Tentu saja, sebagai salah satu karyawan saya sangat menyambut positif langkah ini. Karena saya tidak perlu repot lagi menyetir sendiri jika ada tugas ke luar kantor. Apalagi lalu lintas Jabodetabek itu tahu sendiri kan macetnya kayak apa? Apalagi mobil saya transmisinya manual, tentu merupakan siksaan tersendiri jika harus menyetir sendiri di kemacetan berjam-jam.

Dengan Grab for Work saya tidak perlu membayar taxi-online Grab karena secara otomatis tagihan dibebankan ke perusahaan. Lebih asyiknya lagi karena Grab for Work ini juga menanggung biaya toll dan parkir (jika ada). Selama ini kami harus membuat rekap perjalanan, mengumpulkan tiket toll dan parkir untuk kemudian di-reimburse ke kantor.
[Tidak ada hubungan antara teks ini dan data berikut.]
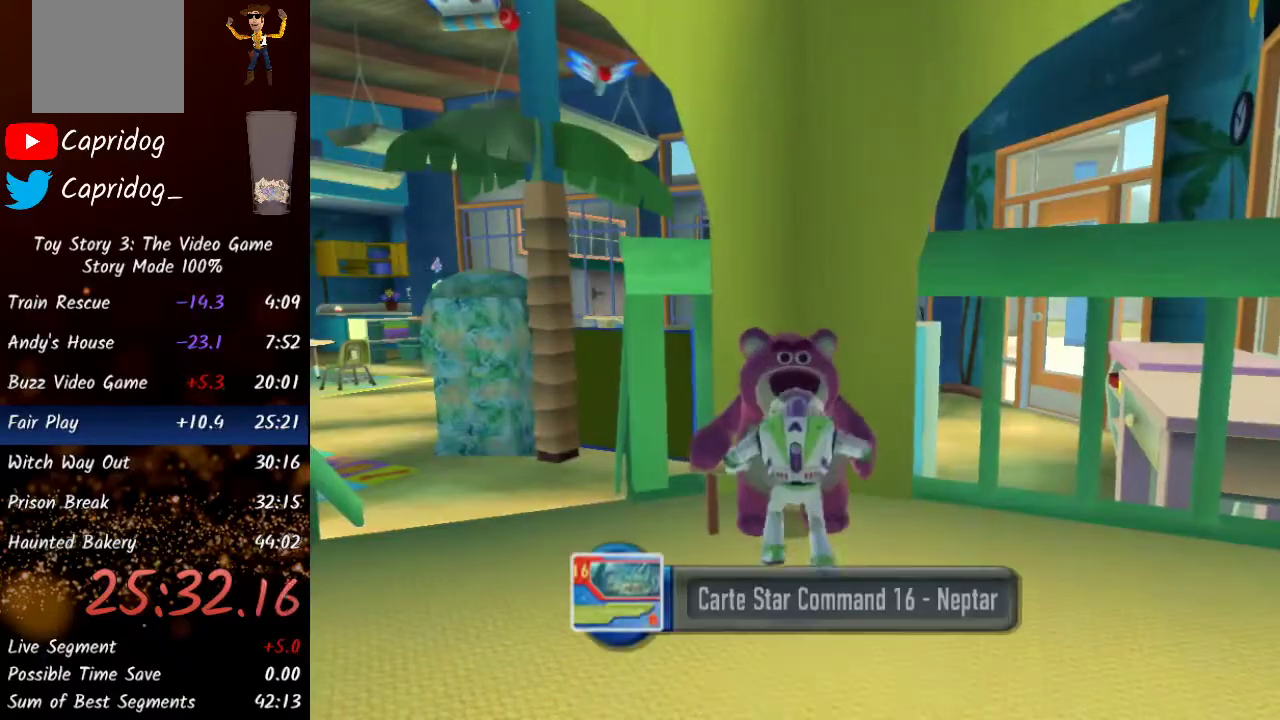
{"buttons": [], "left_stick": "center", "right_stick": "left", "events": [[317, "right_stick", "left"]]}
Ini merupakan kerepotan sendiri, hehehe…

Karena semuanya langsung ditagihkan ke perusahaan, karyawan jadi lebih praktis kalau perlu melakukan perjalanan bisnis. Tinggal pesan Grab, tentukan tujuan, masukkan kode perusahaan, tuliskan keperluan perjalanan bisnis, dan tunggu mobil grab datang menjemput dan kemudian mengantarkan ke tujuan. Setelah sampai tujuan tidak perlu bayar. Asyik ya?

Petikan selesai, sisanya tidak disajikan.